**Aim of the task**
Word-for-word transcription: reproduce all of the data, but not the pictures.

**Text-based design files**

§

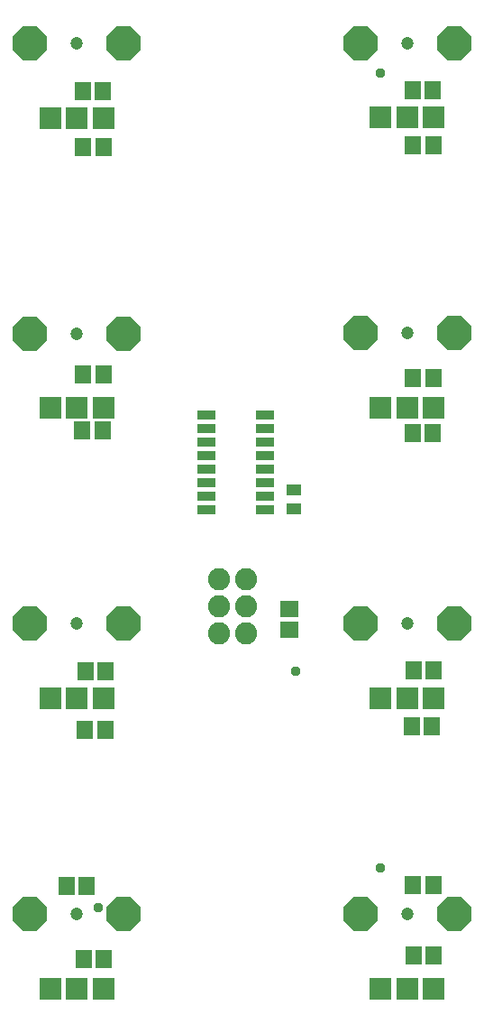
<source format=gbr>
G04 EAGLE Gerber RS-274X export*
G75*
%MOMM*%
%FSLAX34Y34*%
%LPD*%
%INSoldermask Bottom*%
%IPPOS*%
%AMOC8*
5,1,8,0,0,1.08239X$1,22.5*%
G01*
%ADD10C,1.203200*%
%ADD11R,1.503200X1.703200*%
%ADD12R,1.703200X1.503200*%
%ADD13C,2.082800*%
%ADD14R,1.403200X1.003200*%
%ADD15R,2.082800X2.082800*%
%ADD16P,3.467112X8X292.500000*%
%ADD17R,1.753200X0.903200*%
%ADD18C,0.959600*%


D10*
X379100Y907200D03*
X379100Y634700D03*
X379000Y362200D03*
X379200Y89800D03*
X68800Y89700D03*
X68700Y362100D03*
X68700Y634400D03*
X68700Y906800D03*
D11*
X384100Y540900D03*
X403100Y540900D03*
X384900Y318700D03*
X403900Y318700D03*
X385100Y50700D03*
X404100Y50700D03*
X384100Y862700D03*
X403100Y862700D03*
X75300Y47700D03*
X94300Y47700D03*
X74500Y809700D03*
X93500Y809700D03*
X76700Y317700D03*
X95700Y317700D03*
X73900Y543700D03*
X92900Y543700D03*
D12*
X268200Y375600D03*
X268200Y356600D03*
D11*
X383300Y265900D03*
X402300Y265900D03*
X384500Y116900D03*
X403500Y116900D03*
X384700Y810900D03*
X403700Y810900D03*
X58900Y115900D03*
X77900Y115900D03*
X74100Y861900D03*
X93100Y861900D03*
X76300Y262900D03*
X95300Y262900D03*
X74500Y595900D03*
X93500Y595900D03*
X384700Y592900D03*
X403700Y592900D03*
D13*
X202000Y404100D03*
X227400Y404100D03*
X202000Y378700D03*
X227400Y378700D03*
X202000Y353300D03*
X227400Y353300D03*
D14*
X272800Y469700D03*
X272800Y487700D03*
D15*
X354100Y564722D03*
X379100Y564722D03*
X404100Y564722D03*
D16*
X335100Y634722D03*
X423100Y634722D03*
D15*
X354100Y292278D03*
X379100Y292278D03*
X404100Y292278D03*
D16*
X335100Y362278D03*
X423100Y362278D03*
D15*
X354100Y19833D03*
X379100Y19833D03*
X404100Y19833D03*
D16*
X335100Y89833D03*
X423100Y89833D03*
D15*
X354100Y837167D03*
X379100Y837167D03*
X404100Y837167D03*
D16*
X335100Y907167D03*
X423100Y907167D03*
D15*
X43700Y19833D03*
X68700Y19833D03*
X93700Y19833D03*
D16*
X24700Y89833D03*
X112700Y89833D03*
D15*
X43700Y836833D03*
X68700Y836833D03*
X93700Y836833D03*
D16*
X24700Y906833D03*
X112700Y906833D03*
D15*
X43700Y292167D03*
X68700Y292167D03*
X93700Y292167D03*
D16*
X24700Y362167D03*
X112700Y362167D03*
D15*
X43700Y564500D03*
X68700Y564500D03*
X93700Y564500D03*
D16*
X24700Y634500D03*
X112700Y634500D03*
D17*
X245250Y558450D03*
X245250Y545750D03*
X245250Y533050D03*
X245250Y520350D03*
X245250Y507650D03*
X245250Y494950D03*
X245250Y482250D03*
X245250Y469550D03*
X190750Y469550D03*
X190750Y482250D03*
X190750Y494950D03*
X190750Y507650D03*
X190750Y520350D03*
X190750Y533050D03*
X190750Y545750D03*
X190750Y558450D03*
D18*
X89000Y96000D03*
X354000Y133000D03*
X354000Y879000D03*
X274000Y318000D03*
M02*

</source>
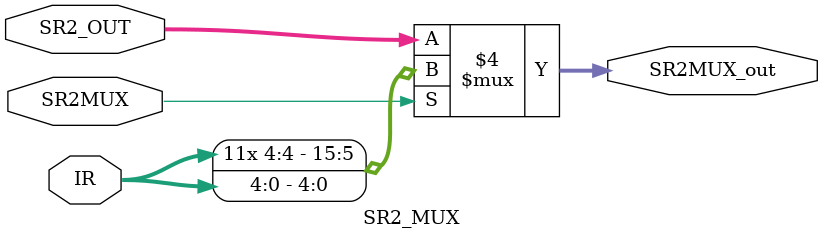
<source format=sv>
module SR2_MUX(
	input logic [15:0] SR2_OUT, IR,
	input logic SR2MUX,
	output logic [15:0] SR2MUX_out
);

always_comb begin
	if(~SR2MUX)
		SR2MUX_out = SR2_OUT;
	else
		SR2MUX_out = {{11{IR[4]}},IR[4:0]};

end
endmodule
</source>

§

**Result of this exercise**
<source format=gbr>
G04 EAGLE Gerber RS-274X export*
G75*
%MOMM*%
%FSLAX34Y34*%
%LPD*%
%INSoldermask Bottom*%
%IPPOS*%
%AMOC8*
5,1,8,0,0,1.08239X$1,22.5*%
G01*
%ADD10C,1.203200*%
%ADD11R,1.503200X1.703200*%
%ADD12R,1.703200X1.503200*%
%ADD13C,2.082800*%
%ADD14R,1.403200X1.003200*%
%ADD15R,2.082800X2.082800*%
%ADD16P,3.467112X8X292.500000*%
%ADD17R,1.753200X0.903200*%
%ADD18C,0.959600*%


D10*
X379100Y907200D03*
X379100Y634700D03*
X379000Y362200D03*
X379200Y89800D03*
X68800Y89700D03*
X68700Y362100D03*
X68700Y634400D03*
X68700Y906800D03*
D11*
X384100Y540900D03*
X403100Y540900D03*
X384900Y318700D03*
X403900Y318700D03*
X385100Y50700D03*
X404100Y50700D03*
X384100Y862700D03*
X403100Y862700D03*
X75300Y47700D03*
X94300Y47700D03*
X74500Y809700D03*
X93500Y809700D03*
X76700Y317700D03*
X95700Y317700D03*
X73900Y543700D03*
X92900Y543700D03*
D12*
X268200Y375600D03*
X268200Y356600D03*
D11*
X383300Y265900D03*
X402300Y265900D03*
X384500Y116900D03*
X403500Y116900D03*
X384700Y810900D03*
X403700Y810900D03*
X58900Y115900D03*
X77900Y115900D03*
X74100Y861900D03*
X93100Y861900D03*
X76300Y262900D03*
X95300Y262900D03*
X74500Y595900D03*
X93500Y595900D03*
X384700Y592900D03*
X403700Y592900D03*
D13*
X202000Y404100D03*
X227400Y404100D03*
X202000Y378700D03*
X227400Y378700D03*
X202000Y353300D03*
X227400Y353300D03*
D14*
X272800Y469700D03*
X272800Y487700D03*
D15*
X354100Y564722D03*
X379100Y564722D03*
X404100Y564722D03*
D16*
X335100Y634722D03*
X423100Y634722D03*
D15*
X354100Y292278D03*
X379100Y292278D03*
X404100Y292278D03*
D16*
X335100Y362278D03*
X423100Y362278D03*
D15*
X354100Y19833D03*
X379100Y19833D03*
X404100Y19833D03*
D16*
X335100Y89833D03*
X423100Y89833D03*
D15*
X354100Y837167D03*
X379100Y837167D03*
X404100Y837167D03*
D16*
X335100Y907167D03*
X423100Y907167D03*
D15*
X43700Y19833D03*
X68700Y19833D03*
X93700Y19833D03*
D16*
X24700Y89833D03*
X112700Y89833D03*
D15*
X43700Y836833D03*
X68700Y836833D03*
X93700Y836833D03*
D16*
X24700Y906833D03*
X112700Y906833D03*
D15*
X43700Y292167D03*
X68700Y292167D03*
X93700Y292167D03*
D16*
X24700Y362167D03*
X112700Y362167D03*
D15*
X43700Y564500D03*
X68700Y564500D03*
X93700Y564500D03*
D16*
X24700Y634500D03*
X112700Y634500D03*
D17*
X245250Y558450D03*
X245250Y545750D03*
X245250Y533050D03*
X245250Y520350D03*
X245250Y507650D03*
X245250Y494950D03*
X245250Y482250D03*
X245250Y469550D03*
X190750Y469550D03*
X190750Y482250D03*
X190750Y494950D03*
X190750Y507650D03*
X190750Y520350D03*
X190750Y533050D03*
X190750Y545750D03*
X190750Y558450D03*
D18*
X89000Y96000D03*
X354000Y133000D03*
X354000Y879000D03*
X274000Y318000D03*
M02*

</source>
<source format=sv>
module SR2_MUX(
	input logic [15:0] SR2_OUT, IR,
	input logic SR2MUX,
	output logic [15:0] SR2MUX_out
);

always_comb begin
	if(~SR2MUX)
		SR2MUX_out = SR2_OUT;
	else
		SR2MUX_out = {{11{IR[4]}},IR[4:0]};

end
endmodule
</source>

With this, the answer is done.